Roland Barthes en Japón y Elías Canetti en Marruecos, como nos cuentan en los libros suyos que relatan esos viajes estos dos genios de la literatura y del pensamiento contemporáneo, se sintieron felices de no comprender, respectivamente, el japonés y el marroquí y, así, poder desalojar lastres conceptuales de una conciencia de ser que ya no alzaba el vuelo más que para ver paisajes conocidos hasta la extenuación. Desentenderse, nos vienen a decir, es una forma de purificación maravillosa: el inicio de una ascensión, el nacimiento de un vértigo, el abrazo con las nubes, el oxígeno jugando a las carreras de sacos por los conductos respiratorios. Te limpias de los verbos estáticos, de ese latigazo de electricidad y nervios que obliga a la mente a hacerse cargo de la situación, y te abandonas a los sustantivos lábiles y translúcidos que te dejan en un afuera semidespoblado en donde todo o casi todo queda por hacer, y te entregas a la orgía sin víctimas de las interjecciones y los monosílabos, y te emborrachas de caras y gesticulaciones que multiplican tu cuerpo hasta el infinito. Tacharse para darse otra oportunidad. Irse de uno -y, muy especialmente, del uno que los demás construyen contra ti-, irse del uno para comenzar desde cero. Éxtasis del desplazado, del inasible, del fantasma, del raro, del extrañado, del otro, del opaco, ¡del intocable! El rumor del intraducido mezclándose con el rumor de lo intraducible: el viento en las hojas de los árboles como única posible explicación de todo: eso que, digamos lo que digamos, somos y nada más.
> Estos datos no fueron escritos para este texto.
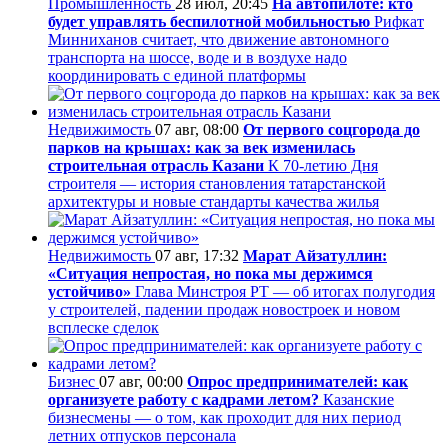
Промышленность
28 июл, 20:45
На автопилоте: кто
будет управлять беспилотной мобильностью
Рифкат
Минниханов считает, что движение автономного
транспорта на шоссе, воде и в воздухе надо
координировать с единой платформы
Недвижимость
07 авг, 08:00
От первого соцгорода до
парков на крышах: как за век изменилась
строительная отрасль Казани
К 70-летию Дня
строителя — история становления татарстанской
архитектуры и новые стандарты качества жилья
Недвижимость
07 авг, 17:32
Марат Айзатуллин:
«Ситуация непростая, но пока мы держимся
устойчиво»
Глава Минстроя РТ — об итогах полугодия
у строителей, падении продаж новостроек и новом
всплеске сделок
Бизнес
07 авг, 00:00
Опрос предпринимателей: как
организуете работу с кадрами летом?
Казанские
бизнесмены — о том, как проходит для них период
летних отпусков персонала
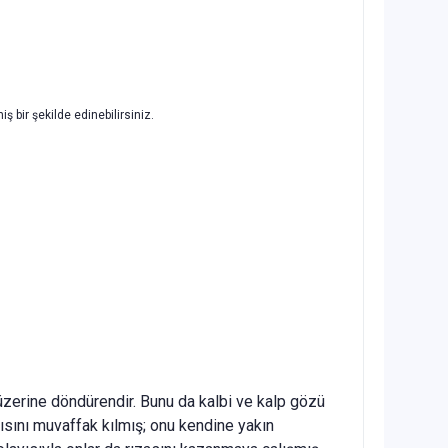
ş bir şekilde edinebilirsiniz.
n üzerine döndü­rendir. Bunu da kalbi ve kalp gözü
bazısını muvaffak kılmış; onu kendine yakın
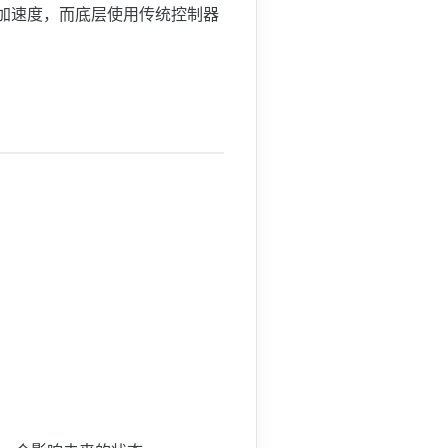
的加速度，而底层使用传统控制器
安全问题
Conclusion Remarks
论文中对我有用的内容
其他参考资料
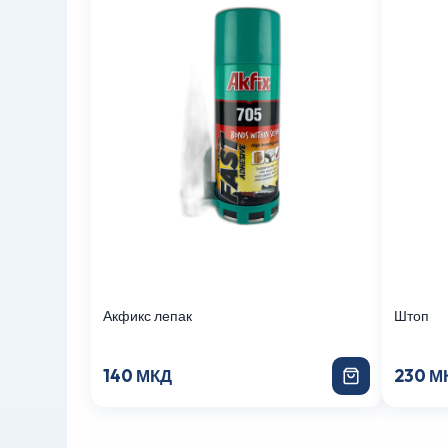
Акфикс лепак
Штоп
140 МКД
230 М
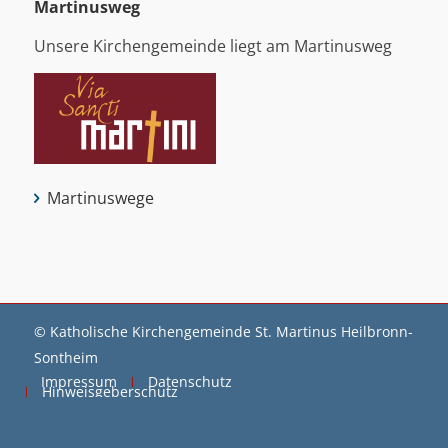
Martinus­weg
Unsere Kirchengemeinde liegt am Martinusweg
Martinuswege
© Katholische Kirchengemeinde St. Martinus Heilbronn-
Sontheim
Impressum
Datenschutz
Hinweisgeberschutz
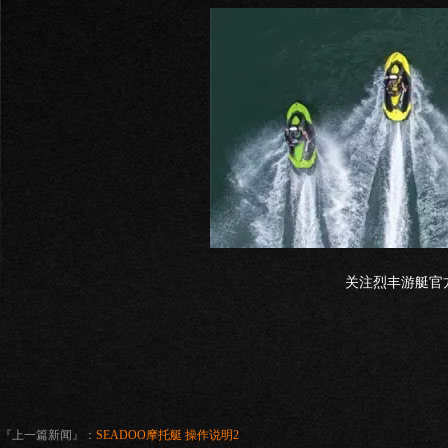
关注烈丰游艇官方
『上一篇新闻』：
SEADOO摩托艇 操作说明2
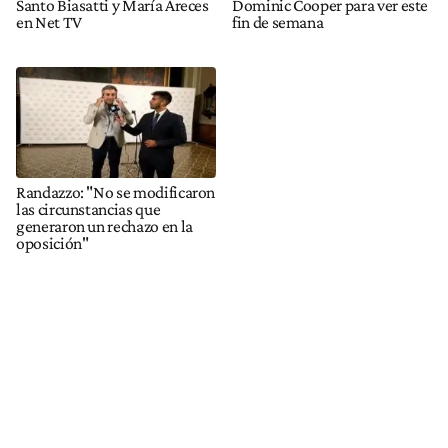
Santo Biasatti y María Areces
Dominic Cooper para ver este
en Net TV
fin de semana
Randazzo: "No se modificaron
las circunstancias que
generaron un rechazo en la
oposición"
Uno, en medio de su sociedad y de su lengua, está cansado de entender -entender es tomar partido, decidir de qué lado del sentido te pones-, de tanta información -que trivializa, deshumaniza, rebaja, esconde, roba...-, de tener la obligación de responder -si no sabes el idioma basta un gesto amistoso, pero si lo sabes tienes que pararte y salir de ti, adaptarte y perderte, señalar y desensoñarte, afirmarte y contribuir-, de ser rehén de los que se interesan por ti en lugar de ser sólo, y qué placer, parte del flujo, una onda en la superficie de los seres. Descansar de tanta frase hilvanada con banalidades a cambio, sí, de no poder hablar con ciertas gentes que podrían enriquecerme muchísimo. (¿Y es que no soy ya demasiado rico, es que no se trataba de desembarazarse de lo acumulado para nada, de merecerse el don de que la pobreza regrese a uno?). No es falta de respeto sino necesidad de no estar: si no puedo ser invisible, al menos puedo ser inaudible, insonoro, sordo y mudo a las tiranías de la atención. Apagar los comentarios para concentrarse en la música, en los movimientos, en la combinación de colores y desplazamientos, en el argumento de los estímulos averbales: borrar cualquier rastro de explicación -la palabra devorando a la palabra- a favor del espectáculo, o no tanto de éste como de la deliciosa incógnita del espectador en la oscuridad de una sala de cine. Cuando viajo me defiendo, literalmente, con lo poco que voy aprendiendo sin querer de las lenguas locales: sintagmas sueltos que lanzo como botes de humo para poder escapar sin que nadie lo note. El peso de lo que comprendo ya le ha arruinado demasiados días a mi vida.

Es o acaba de haber sido tiempo de viajes para muchos. Tiempo de guías, vocabularios comprimidos, consejos, itinerarios prefijados. Como Barthes y Canetti, quizás deberíamos viajar arrojando todo eso a la basura. Viajar desnudos y con la expresa voluntad de no entender sino aquello que quiera entender el cuerpo. ¡Ánimo!